- **Description of the task**: Search the records below for the word "filterUnits". Copy each line where it occurs.

[Stored data]
──────────

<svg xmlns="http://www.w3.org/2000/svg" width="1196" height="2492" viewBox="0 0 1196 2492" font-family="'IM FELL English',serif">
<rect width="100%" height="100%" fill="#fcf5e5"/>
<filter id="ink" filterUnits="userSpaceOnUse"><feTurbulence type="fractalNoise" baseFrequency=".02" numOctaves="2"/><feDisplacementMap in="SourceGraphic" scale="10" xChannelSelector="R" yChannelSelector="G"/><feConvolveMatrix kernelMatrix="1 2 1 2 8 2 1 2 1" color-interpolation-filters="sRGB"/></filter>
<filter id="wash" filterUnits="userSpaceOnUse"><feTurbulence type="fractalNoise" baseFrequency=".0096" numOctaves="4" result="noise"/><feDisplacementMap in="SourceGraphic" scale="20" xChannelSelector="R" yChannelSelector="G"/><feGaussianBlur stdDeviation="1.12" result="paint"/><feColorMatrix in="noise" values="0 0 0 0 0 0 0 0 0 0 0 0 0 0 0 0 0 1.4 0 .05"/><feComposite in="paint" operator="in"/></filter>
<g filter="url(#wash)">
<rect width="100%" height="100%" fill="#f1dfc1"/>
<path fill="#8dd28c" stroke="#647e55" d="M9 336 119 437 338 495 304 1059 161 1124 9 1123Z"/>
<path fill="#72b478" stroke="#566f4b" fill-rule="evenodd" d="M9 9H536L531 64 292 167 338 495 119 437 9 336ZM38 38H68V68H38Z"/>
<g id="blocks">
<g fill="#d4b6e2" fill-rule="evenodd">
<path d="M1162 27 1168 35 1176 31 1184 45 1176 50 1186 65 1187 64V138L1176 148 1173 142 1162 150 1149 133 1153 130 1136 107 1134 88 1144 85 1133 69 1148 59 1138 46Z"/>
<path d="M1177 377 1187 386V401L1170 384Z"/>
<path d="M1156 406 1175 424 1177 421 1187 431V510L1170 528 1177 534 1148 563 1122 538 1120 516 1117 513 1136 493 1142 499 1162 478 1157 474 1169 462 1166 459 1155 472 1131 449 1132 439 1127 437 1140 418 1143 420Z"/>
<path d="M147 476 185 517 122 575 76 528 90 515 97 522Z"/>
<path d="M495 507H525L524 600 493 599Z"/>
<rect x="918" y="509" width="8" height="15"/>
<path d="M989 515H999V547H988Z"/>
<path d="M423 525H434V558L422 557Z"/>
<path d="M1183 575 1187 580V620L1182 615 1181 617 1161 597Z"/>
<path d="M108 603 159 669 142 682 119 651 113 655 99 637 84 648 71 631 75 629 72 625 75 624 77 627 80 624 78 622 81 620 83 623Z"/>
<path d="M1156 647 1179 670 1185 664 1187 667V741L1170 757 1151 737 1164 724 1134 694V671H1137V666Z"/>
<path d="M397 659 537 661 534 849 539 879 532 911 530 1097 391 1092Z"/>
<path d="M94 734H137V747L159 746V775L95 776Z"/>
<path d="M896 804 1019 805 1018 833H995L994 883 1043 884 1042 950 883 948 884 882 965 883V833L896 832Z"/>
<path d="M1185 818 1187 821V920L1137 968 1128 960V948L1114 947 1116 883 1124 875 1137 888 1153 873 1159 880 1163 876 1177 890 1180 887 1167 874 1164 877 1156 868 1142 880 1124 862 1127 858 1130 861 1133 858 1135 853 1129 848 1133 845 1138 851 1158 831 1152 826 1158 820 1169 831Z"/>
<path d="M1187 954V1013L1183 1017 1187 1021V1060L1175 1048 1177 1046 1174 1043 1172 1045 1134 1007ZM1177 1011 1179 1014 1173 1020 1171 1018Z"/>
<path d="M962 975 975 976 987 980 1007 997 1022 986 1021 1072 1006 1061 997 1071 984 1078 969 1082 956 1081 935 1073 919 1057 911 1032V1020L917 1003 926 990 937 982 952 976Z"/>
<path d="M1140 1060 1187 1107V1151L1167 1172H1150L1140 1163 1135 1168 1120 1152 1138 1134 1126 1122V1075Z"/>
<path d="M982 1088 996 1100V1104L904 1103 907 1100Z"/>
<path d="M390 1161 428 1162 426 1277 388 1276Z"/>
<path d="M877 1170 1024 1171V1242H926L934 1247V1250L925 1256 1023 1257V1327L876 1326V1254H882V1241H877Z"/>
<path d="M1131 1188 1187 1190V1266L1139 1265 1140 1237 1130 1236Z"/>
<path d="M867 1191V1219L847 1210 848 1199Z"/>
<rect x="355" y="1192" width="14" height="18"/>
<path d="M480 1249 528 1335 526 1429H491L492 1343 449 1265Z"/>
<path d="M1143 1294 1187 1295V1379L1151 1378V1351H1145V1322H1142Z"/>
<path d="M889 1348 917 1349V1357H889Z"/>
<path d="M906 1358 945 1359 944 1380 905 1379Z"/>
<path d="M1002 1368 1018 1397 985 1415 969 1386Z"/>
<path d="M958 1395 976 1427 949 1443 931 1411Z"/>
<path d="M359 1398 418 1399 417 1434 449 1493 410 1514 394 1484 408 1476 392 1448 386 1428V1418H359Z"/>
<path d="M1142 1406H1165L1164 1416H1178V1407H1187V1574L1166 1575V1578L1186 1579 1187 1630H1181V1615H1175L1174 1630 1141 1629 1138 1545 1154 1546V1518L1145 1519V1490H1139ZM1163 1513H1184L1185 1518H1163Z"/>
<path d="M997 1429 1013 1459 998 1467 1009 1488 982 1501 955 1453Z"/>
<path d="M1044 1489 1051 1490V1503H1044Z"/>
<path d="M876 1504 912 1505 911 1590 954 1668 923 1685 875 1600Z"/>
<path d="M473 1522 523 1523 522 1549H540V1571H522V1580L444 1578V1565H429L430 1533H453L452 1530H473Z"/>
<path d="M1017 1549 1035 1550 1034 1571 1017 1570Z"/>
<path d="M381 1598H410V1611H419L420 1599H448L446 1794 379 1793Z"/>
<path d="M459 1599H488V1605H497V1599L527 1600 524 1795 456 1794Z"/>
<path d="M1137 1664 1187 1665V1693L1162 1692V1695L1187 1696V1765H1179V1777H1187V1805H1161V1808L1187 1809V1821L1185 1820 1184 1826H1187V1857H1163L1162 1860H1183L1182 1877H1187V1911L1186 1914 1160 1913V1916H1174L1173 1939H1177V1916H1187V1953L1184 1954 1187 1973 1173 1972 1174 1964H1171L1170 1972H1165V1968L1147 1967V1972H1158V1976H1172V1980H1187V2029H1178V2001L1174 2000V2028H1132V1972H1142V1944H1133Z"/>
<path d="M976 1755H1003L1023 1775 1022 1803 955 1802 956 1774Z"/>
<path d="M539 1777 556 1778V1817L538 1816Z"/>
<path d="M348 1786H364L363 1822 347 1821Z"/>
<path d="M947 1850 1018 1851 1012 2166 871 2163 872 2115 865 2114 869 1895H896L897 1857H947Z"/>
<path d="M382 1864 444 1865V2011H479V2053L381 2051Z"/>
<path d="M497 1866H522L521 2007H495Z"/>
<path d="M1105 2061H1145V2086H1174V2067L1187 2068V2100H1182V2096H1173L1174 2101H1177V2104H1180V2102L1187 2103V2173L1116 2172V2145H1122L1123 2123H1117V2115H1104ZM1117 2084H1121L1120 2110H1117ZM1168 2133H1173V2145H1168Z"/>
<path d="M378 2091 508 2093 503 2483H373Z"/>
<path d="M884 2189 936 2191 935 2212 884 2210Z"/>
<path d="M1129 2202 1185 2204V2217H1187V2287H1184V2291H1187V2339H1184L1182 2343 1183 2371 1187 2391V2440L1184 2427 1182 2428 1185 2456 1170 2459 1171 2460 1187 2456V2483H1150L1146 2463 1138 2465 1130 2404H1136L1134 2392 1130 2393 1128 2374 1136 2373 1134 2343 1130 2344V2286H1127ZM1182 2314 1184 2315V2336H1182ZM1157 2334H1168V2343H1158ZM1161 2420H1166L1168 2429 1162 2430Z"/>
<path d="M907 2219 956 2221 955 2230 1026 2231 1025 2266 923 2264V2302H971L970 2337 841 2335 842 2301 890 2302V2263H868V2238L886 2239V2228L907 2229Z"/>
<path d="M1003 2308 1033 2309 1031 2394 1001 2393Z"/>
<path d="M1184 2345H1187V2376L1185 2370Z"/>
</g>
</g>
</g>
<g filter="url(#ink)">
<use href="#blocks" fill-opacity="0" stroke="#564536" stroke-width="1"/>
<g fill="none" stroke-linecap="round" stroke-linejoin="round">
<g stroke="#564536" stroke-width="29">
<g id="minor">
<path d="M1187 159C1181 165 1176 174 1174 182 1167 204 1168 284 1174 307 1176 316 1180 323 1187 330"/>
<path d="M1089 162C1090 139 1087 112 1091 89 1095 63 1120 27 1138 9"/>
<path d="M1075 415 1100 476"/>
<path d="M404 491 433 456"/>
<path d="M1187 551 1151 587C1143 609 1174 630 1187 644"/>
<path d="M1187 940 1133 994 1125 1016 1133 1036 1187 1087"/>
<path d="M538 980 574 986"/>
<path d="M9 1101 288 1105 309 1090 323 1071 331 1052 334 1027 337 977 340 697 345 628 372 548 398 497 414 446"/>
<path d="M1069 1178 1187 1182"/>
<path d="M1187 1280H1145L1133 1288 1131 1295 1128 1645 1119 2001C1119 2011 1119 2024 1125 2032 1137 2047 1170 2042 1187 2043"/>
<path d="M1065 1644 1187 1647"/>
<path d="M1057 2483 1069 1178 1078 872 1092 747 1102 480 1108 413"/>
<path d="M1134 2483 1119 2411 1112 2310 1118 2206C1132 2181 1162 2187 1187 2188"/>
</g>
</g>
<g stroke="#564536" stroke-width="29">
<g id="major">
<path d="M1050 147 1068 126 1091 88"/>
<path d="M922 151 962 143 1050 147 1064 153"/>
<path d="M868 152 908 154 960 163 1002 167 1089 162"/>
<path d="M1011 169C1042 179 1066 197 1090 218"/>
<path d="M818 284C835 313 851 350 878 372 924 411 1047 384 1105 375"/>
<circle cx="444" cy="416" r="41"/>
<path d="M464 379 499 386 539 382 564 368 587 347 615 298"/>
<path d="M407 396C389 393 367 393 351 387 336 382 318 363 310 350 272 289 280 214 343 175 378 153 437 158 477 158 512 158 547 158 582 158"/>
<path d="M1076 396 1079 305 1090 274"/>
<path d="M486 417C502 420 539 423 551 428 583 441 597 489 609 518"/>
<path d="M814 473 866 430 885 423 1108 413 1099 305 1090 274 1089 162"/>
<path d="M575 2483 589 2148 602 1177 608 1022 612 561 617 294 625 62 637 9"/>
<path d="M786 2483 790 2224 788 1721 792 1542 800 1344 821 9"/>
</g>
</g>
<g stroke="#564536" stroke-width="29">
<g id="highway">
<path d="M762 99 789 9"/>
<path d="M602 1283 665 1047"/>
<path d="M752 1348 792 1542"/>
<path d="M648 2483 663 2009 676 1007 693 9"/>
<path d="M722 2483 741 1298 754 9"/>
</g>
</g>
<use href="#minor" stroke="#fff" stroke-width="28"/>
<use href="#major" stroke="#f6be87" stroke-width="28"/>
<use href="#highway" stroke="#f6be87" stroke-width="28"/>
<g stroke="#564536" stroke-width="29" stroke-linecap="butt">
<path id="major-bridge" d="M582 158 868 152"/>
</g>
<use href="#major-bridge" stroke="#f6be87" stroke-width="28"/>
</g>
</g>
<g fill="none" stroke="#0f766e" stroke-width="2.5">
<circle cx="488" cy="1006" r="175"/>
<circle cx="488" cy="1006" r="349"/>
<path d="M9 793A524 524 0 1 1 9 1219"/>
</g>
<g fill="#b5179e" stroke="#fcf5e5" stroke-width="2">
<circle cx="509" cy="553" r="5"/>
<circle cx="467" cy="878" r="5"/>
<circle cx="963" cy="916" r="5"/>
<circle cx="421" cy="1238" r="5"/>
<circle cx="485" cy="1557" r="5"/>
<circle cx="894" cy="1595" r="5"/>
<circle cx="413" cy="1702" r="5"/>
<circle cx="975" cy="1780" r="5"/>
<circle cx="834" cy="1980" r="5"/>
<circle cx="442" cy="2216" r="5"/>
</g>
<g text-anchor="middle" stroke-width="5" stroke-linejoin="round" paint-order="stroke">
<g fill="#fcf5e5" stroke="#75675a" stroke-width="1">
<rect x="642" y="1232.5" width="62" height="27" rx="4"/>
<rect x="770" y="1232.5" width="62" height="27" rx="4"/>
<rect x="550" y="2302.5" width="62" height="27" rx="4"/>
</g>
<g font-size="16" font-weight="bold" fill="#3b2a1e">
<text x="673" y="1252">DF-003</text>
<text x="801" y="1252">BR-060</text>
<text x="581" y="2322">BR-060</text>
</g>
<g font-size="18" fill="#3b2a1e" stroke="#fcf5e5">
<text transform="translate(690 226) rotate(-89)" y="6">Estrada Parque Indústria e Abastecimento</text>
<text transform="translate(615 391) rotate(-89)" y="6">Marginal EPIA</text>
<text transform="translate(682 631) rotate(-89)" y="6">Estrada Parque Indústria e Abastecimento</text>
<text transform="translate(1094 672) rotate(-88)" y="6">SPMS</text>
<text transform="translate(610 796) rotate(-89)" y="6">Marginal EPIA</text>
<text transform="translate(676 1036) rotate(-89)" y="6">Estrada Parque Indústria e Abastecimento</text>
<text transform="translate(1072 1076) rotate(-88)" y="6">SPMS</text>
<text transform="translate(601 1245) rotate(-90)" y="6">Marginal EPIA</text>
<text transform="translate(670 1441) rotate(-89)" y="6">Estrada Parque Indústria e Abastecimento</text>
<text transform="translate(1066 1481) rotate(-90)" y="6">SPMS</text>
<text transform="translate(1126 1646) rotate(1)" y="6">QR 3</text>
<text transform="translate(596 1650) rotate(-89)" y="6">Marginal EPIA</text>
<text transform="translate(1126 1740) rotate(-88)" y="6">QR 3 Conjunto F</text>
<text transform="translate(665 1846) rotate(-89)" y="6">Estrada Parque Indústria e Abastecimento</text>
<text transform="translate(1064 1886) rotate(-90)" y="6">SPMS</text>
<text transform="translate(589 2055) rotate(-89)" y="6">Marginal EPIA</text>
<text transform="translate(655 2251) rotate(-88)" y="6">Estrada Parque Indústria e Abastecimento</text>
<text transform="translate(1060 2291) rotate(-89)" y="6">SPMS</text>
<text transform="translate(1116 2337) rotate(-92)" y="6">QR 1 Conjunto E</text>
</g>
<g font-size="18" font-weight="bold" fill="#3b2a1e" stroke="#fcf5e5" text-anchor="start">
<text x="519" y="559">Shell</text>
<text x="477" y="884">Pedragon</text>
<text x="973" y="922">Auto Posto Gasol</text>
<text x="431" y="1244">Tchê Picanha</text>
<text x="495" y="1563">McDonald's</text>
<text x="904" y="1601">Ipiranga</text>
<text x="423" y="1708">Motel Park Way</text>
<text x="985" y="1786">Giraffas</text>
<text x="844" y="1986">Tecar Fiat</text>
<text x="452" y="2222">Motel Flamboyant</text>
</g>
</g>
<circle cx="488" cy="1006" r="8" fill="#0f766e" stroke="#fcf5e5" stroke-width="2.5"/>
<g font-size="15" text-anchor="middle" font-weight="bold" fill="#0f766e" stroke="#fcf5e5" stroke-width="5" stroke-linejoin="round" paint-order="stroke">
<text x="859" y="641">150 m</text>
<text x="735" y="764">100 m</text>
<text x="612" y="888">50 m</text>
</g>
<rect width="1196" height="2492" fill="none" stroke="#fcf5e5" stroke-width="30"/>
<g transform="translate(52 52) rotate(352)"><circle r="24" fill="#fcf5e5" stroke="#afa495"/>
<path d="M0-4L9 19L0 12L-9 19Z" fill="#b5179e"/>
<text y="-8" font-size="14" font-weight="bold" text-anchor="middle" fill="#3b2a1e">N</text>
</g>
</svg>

──────────

- **Solution**:
<filter id="ink" filterUnits="userSpaceOnUse"><feTurbulence type="fractalNoise" baseFrequency=".02" numOctaves="2"/><feDisplacementMap in="SourceGraphic" scale="10" xChannelSelector="R" yChannelSelector="G"/><feConvolveMatrix kernelMatrix="1 2 1 2 8 2 1 2 1" color-interpolation-filters="sRGB"/></filter>
<filter id="wash" filterUnits="userSpaceOnUse"><feTurbulence type="fractalNoise" baseFrequency=".0096" numOctaves="4" result="noise"/><feDisplacementMap in="SourceGraphic" scale="20" xChannelSelector="R" yChannelSelector="G"/><feGaussianBlur stdDeviation="1.12" result="paint"/><feColorMatrix in="noise" values="0 0 0 0 0 0 0 0 0 0 0 0 0 0 0 0 0 1.4 0 .05"/><feComposite in="paint" operator="in"/></filter>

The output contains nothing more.